Just Taxes Blog by ITEP

GOP Dilemma: Love the Tax Cut, Hate the Agency that Administers It

February 14, 2018


It hasn’t been an easy month for the Internal Revenue Service. Just days after Congress passed a $1.5 trillion tax cut, the agency began implementing and enforcing a number of complicated new tax provisions that will dramatically rewire the way our tax system works.

This new workload came just as the service was ramping up for its busiest time of the year, the 2017 tax filing season, while dealing with government shutdowns that set back its basic enforcement efforts. Now the President’s proposed budget for 2019, released Monday throws the IRS a new curveball: the agency must achieve all these goals with less money than it was given last year.

The president’s budget proposal would cut the agency’s baseline funding from $12 billion to $11.1 billion this year. This is almost a quarter less, in inflation-adjusted terms, than the $14.4 billion the agency received in fiscal year 2010. Not surprisingly, the long, steady decline of IRS funding during this period has led to a reduction in staffing: the agency’s 2016 employee total of 77,000 was 17,000 lower than at the beginning of the decade.

This move comes at a time when the agency’s main task of administering the federal tax system is becoming more challenging. For the tax year that began in January, the IRS must quickly develop forms and regulations to comply with Congress’ latest Frankenstein creation, a special deduction for certain forms of pass-through income that has prompted waves of criticism from tax accountants and policy experts. On the international front, the IRS must develop regulatory strategies for implementing the tax bill’s new territorial corporate tax system, which includes several complicated tax provisions designed to prevent companies from shifting their profits offshore.

In each of these areas, the clock has already started ticking in more ways than one. As the IRS hastily develops rules to fill out the many important policy details left blank in an often impressionistic tax bill, unscrupulous individuals and businesses are already combing the new law for novel tax avoidance possibilities. Tax experts have already pointed out a wide array of obvious strategies for gaming these new tax rules, and over time well-heeled corporations and wealthy individuals will find more baroque strategies.

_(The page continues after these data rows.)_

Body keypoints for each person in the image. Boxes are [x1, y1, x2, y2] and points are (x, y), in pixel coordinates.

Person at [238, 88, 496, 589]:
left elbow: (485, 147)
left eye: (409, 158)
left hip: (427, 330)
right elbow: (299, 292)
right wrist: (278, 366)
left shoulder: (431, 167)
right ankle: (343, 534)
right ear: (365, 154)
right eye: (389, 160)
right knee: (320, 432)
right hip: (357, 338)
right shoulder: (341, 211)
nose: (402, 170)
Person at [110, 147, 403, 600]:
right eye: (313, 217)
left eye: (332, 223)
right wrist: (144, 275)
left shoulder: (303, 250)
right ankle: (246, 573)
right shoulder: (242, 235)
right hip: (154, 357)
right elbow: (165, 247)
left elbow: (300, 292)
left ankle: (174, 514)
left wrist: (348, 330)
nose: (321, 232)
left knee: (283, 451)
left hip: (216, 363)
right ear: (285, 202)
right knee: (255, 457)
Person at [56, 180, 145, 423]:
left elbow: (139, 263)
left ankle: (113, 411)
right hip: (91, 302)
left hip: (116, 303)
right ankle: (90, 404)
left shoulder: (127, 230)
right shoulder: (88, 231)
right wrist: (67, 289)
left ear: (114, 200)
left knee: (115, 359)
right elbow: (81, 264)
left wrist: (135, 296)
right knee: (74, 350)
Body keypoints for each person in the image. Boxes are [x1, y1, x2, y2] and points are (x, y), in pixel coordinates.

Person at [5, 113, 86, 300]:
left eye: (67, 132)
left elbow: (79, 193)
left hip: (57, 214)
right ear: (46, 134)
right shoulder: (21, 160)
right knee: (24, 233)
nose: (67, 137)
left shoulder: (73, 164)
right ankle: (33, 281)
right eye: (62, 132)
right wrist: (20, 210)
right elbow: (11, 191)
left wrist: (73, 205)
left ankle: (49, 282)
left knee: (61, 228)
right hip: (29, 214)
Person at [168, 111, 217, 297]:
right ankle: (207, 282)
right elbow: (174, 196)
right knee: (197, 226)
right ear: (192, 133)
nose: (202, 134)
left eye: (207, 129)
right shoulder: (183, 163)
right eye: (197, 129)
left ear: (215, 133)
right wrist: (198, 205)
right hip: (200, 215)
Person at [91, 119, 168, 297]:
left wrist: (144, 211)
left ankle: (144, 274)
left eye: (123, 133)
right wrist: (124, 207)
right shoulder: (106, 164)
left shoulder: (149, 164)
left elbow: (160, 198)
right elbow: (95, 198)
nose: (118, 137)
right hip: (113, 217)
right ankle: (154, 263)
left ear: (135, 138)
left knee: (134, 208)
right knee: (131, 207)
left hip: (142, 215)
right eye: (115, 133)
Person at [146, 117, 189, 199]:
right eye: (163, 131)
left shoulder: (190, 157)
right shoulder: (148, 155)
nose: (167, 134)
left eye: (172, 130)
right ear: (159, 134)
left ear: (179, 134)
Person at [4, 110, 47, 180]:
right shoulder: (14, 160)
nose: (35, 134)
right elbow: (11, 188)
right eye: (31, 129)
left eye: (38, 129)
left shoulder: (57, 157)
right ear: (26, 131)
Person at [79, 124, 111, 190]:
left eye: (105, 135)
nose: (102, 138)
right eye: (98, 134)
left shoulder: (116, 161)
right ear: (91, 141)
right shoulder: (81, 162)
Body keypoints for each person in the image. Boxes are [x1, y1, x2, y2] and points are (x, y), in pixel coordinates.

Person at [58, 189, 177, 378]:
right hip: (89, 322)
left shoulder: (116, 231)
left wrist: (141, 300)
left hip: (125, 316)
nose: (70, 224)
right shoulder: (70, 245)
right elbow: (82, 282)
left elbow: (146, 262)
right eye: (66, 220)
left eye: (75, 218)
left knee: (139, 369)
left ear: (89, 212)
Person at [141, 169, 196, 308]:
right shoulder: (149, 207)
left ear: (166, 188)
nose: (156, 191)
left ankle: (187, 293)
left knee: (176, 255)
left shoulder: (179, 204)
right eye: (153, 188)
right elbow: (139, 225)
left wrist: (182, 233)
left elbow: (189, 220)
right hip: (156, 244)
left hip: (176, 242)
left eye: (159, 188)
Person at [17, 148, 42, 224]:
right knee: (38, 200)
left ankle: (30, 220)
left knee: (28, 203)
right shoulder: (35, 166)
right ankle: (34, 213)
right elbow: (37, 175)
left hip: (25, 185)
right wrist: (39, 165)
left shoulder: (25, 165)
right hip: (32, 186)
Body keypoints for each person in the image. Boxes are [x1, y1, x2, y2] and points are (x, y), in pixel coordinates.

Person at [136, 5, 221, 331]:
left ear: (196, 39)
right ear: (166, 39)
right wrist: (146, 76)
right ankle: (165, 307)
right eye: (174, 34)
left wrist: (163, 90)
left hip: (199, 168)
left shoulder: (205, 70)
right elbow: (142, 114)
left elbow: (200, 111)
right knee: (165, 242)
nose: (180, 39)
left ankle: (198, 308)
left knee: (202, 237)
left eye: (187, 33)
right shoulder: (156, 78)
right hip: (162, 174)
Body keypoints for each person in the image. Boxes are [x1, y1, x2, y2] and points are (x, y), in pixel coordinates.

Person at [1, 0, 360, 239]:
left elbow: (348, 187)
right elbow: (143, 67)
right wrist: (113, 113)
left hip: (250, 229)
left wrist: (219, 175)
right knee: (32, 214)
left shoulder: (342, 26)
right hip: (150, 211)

Cutting the IRS budget is foolish because additional IRS funding brings in additional revenue. One study found that every dollar in additional enforcement spending by the IRS brings in $10 in additional revenue and another study found that every additional dollar the IRS spends on its system modernization program has a payback of $200. The nation’s budget and deficit woes alone should incentivize lawmakers to make the IRS more efficient.

The president’s proposed budget is not entirely insensitive to these concerns. Beyond the $11.1 billion basic funding request, the administration is also requesting a 10-year stream of nearly $15 billion to strengthen the agency’s enforcement abilities. Among other things, this funding would give the IRS more time to examine tax returns before issuing refunds, acting on a recent finding by the General Accounting Office that individuals used false identities to steal $1.68 billion in tax refunds in 2016. But this year’s share of the new funding, at $320 million, would still leave the agency’s 2019 budget—and staffing—far below its levels at the beginning of this decade.

It makes no sense to ask the nation’s tax collectors to draft and administer rules for an entirely new set of domestic and internal tax rules, and to give them a pay cut for their troubles. Such a strategy can only seem rational if you’re affiliated with a political party that loves tax cuts as much as it hates the agency administering them. Since a series of late-1990s legislative hearings on IRS abuses that were better described as show trials, Republican leaders in Congress have persistently sought to undercut the agency’s funding and even blamed the IRS for the complexity of the tax code Congress had created. House Speaker Paul Ryan—one of the main architects of the new tax law—has long argued that the complexity of the tax code is  the IRS’ fault.

Congress and the Trump Administration can’t have it both ways: if policymakers insist on making the federal tax code more complicated by larding it up with new, vaguely defined business giveaways, they must give the IRS the administrative and enforcement tools it needs to dole out the goodies. And if lawmakers truly want a “leaner, meaner” IRS, as Speaker Ryan has long promised, that process will have to start with true tax reform.